Exercise objective: Scan the records for the string "anchor"; copy each line where it occurs.

Data for this exercise:
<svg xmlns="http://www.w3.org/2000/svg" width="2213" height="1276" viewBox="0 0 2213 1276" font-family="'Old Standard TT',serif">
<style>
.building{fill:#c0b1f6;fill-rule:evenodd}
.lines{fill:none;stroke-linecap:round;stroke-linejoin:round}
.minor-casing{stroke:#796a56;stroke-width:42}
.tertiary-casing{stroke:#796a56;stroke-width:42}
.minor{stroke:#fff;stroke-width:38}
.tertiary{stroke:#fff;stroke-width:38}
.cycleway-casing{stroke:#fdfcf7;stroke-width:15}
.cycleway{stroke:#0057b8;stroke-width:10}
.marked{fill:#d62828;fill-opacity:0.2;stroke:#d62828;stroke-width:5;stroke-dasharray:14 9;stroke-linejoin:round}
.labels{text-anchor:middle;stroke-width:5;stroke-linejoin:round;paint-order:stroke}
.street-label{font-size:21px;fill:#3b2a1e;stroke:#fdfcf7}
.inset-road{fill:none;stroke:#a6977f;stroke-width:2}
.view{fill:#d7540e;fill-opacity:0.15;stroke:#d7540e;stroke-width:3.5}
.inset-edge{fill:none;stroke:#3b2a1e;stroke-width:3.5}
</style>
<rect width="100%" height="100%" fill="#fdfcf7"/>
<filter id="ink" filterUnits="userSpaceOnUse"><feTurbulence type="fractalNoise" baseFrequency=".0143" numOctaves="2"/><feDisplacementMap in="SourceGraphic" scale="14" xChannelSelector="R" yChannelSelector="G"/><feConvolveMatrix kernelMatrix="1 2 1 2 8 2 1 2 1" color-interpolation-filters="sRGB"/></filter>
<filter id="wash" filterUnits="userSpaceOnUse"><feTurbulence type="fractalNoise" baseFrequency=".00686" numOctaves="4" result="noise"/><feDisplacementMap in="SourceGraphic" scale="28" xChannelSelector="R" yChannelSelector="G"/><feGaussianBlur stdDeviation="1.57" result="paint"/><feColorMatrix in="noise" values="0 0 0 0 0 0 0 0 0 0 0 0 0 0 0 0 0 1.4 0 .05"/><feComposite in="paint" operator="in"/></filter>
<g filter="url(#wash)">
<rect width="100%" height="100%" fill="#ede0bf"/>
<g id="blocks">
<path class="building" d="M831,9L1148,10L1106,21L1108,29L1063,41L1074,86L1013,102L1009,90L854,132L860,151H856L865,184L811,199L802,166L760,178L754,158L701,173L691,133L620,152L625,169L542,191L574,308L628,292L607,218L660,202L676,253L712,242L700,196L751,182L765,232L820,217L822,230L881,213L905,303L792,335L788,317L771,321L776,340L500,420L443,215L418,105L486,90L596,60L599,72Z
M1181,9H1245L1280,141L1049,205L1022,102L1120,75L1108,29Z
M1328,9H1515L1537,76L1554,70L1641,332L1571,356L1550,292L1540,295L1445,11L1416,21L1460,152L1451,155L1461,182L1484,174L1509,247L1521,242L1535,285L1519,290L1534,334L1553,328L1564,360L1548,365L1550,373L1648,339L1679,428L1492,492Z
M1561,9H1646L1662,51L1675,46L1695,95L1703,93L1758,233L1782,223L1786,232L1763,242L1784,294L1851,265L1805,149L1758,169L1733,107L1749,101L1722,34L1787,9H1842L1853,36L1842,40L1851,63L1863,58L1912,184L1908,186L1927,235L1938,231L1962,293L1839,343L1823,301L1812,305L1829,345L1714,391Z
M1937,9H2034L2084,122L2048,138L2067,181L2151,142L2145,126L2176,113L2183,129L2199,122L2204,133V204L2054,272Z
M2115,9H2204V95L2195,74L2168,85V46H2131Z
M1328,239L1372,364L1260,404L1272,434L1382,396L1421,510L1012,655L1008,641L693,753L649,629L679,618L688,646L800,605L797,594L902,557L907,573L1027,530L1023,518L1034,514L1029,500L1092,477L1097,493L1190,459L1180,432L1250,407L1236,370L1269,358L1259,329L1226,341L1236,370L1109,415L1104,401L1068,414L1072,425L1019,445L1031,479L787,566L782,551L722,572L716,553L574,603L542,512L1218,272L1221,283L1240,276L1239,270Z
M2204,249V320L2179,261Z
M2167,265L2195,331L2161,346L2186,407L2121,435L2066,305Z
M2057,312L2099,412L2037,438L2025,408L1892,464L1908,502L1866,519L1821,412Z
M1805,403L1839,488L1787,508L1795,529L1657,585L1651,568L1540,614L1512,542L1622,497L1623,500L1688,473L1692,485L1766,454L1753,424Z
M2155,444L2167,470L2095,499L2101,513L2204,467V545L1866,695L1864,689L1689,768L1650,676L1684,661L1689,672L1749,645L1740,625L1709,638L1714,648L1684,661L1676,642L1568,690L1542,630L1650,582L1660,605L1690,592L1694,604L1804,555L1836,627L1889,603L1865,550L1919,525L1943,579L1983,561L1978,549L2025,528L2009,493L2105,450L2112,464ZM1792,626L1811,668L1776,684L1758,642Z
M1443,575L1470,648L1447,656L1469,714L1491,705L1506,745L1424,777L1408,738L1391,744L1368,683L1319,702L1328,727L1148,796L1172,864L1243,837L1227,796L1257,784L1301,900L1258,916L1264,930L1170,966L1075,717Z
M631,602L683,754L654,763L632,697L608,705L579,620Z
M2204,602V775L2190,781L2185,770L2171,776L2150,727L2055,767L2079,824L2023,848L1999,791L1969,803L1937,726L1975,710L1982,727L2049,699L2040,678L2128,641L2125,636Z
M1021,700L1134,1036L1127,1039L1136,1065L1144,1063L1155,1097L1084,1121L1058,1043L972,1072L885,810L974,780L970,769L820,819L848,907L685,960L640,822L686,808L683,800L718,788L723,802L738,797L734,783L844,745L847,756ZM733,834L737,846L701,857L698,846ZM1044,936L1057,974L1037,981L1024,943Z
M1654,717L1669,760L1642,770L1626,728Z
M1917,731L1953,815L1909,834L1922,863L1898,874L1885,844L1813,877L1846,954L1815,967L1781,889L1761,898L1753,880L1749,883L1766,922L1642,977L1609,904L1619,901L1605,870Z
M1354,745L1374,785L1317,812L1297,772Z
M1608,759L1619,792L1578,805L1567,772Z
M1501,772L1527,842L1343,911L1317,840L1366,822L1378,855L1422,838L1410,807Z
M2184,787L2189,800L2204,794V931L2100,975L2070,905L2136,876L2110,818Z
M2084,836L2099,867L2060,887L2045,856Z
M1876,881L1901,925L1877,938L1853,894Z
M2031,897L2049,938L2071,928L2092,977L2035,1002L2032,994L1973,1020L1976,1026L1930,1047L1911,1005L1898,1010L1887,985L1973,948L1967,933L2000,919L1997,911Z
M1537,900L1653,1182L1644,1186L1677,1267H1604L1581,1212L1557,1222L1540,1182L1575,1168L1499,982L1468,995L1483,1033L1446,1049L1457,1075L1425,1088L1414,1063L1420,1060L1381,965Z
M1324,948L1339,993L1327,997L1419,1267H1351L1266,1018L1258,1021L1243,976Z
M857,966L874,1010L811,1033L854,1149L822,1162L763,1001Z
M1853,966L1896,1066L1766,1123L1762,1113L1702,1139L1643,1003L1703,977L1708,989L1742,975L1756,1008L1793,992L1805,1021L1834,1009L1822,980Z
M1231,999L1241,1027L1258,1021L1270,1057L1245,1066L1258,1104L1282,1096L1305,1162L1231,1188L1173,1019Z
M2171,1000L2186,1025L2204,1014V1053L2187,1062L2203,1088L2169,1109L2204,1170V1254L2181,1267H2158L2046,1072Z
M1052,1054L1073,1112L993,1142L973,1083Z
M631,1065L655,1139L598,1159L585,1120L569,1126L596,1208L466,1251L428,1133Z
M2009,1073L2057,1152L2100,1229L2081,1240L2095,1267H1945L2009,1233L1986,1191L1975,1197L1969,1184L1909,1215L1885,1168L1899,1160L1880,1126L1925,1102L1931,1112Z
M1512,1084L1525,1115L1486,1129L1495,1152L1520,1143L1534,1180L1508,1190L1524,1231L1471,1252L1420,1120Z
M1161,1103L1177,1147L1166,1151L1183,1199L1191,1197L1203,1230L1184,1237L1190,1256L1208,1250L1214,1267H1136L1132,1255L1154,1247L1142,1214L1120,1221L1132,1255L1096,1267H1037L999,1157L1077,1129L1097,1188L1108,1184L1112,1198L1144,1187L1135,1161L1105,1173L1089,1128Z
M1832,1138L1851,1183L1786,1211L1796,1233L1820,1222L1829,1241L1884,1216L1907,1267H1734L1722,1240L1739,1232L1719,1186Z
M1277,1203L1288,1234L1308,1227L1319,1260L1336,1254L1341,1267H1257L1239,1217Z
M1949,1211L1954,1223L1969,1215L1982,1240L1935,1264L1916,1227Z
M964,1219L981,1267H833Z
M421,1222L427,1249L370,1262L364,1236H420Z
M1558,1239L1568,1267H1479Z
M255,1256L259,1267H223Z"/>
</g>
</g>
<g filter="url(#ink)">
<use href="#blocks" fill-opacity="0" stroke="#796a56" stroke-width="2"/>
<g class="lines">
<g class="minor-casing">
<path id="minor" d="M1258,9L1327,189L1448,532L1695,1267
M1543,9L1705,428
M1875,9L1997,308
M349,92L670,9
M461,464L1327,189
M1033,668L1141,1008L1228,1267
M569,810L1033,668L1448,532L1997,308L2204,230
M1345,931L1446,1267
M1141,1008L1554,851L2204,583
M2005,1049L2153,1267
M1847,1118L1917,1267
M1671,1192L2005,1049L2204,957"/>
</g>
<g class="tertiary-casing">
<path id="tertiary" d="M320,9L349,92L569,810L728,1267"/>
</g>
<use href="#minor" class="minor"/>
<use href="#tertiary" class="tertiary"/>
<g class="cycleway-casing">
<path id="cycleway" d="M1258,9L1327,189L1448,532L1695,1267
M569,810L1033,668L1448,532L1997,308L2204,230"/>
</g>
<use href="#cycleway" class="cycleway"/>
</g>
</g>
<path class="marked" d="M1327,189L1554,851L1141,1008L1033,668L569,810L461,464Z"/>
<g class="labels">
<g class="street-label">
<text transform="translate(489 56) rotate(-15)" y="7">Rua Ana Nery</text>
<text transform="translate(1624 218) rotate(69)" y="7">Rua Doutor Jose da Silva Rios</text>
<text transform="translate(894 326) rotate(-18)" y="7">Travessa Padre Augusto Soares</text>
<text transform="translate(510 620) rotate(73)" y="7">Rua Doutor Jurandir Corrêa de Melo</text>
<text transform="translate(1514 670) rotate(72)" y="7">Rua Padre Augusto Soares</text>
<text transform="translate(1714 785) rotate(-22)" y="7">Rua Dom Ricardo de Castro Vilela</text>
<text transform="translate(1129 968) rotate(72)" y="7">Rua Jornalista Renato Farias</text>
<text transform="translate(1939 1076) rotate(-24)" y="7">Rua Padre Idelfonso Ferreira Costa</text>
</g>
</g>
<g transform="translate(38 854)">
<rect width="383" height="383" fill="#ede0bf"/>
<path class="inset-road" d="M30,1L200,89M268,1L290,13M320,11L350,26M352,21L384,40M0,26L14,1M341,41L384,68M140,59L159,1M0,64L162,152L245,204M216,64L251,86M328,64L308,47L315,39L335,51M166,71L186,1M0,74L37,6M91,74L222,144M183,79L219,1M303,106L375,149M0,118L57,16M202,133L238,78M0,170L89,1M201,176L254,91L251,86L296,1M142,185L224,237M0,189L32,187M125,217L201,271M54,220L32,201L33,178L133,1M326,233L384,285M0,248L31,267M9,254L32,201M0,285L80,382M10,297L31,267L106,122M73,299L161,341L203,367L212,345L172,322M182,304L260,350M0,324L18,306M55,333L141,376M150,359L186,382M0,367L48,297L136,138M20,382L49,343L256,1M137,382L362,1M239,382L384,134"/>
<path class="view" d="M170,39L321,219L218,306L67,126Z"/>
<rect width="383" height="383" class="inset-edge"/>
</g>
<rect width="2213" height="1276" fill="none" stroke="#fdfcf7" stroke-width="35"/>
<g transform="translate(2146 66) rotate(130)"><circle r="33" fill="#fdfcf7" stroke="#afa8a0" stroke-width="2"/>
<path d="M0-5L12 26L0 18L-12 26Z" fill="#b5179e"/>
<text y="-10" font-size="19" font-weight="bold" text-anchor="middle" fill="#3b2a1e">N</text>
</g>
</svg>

Solution to this task:
.labels{text-anchor:middle;stroke-width:5;stroke-linejoin:round;paint-order:stroke}
<text y="-10" font-size="19" font-weight="bold" text-anchor="middle" fill="#3b2a1e">N</text>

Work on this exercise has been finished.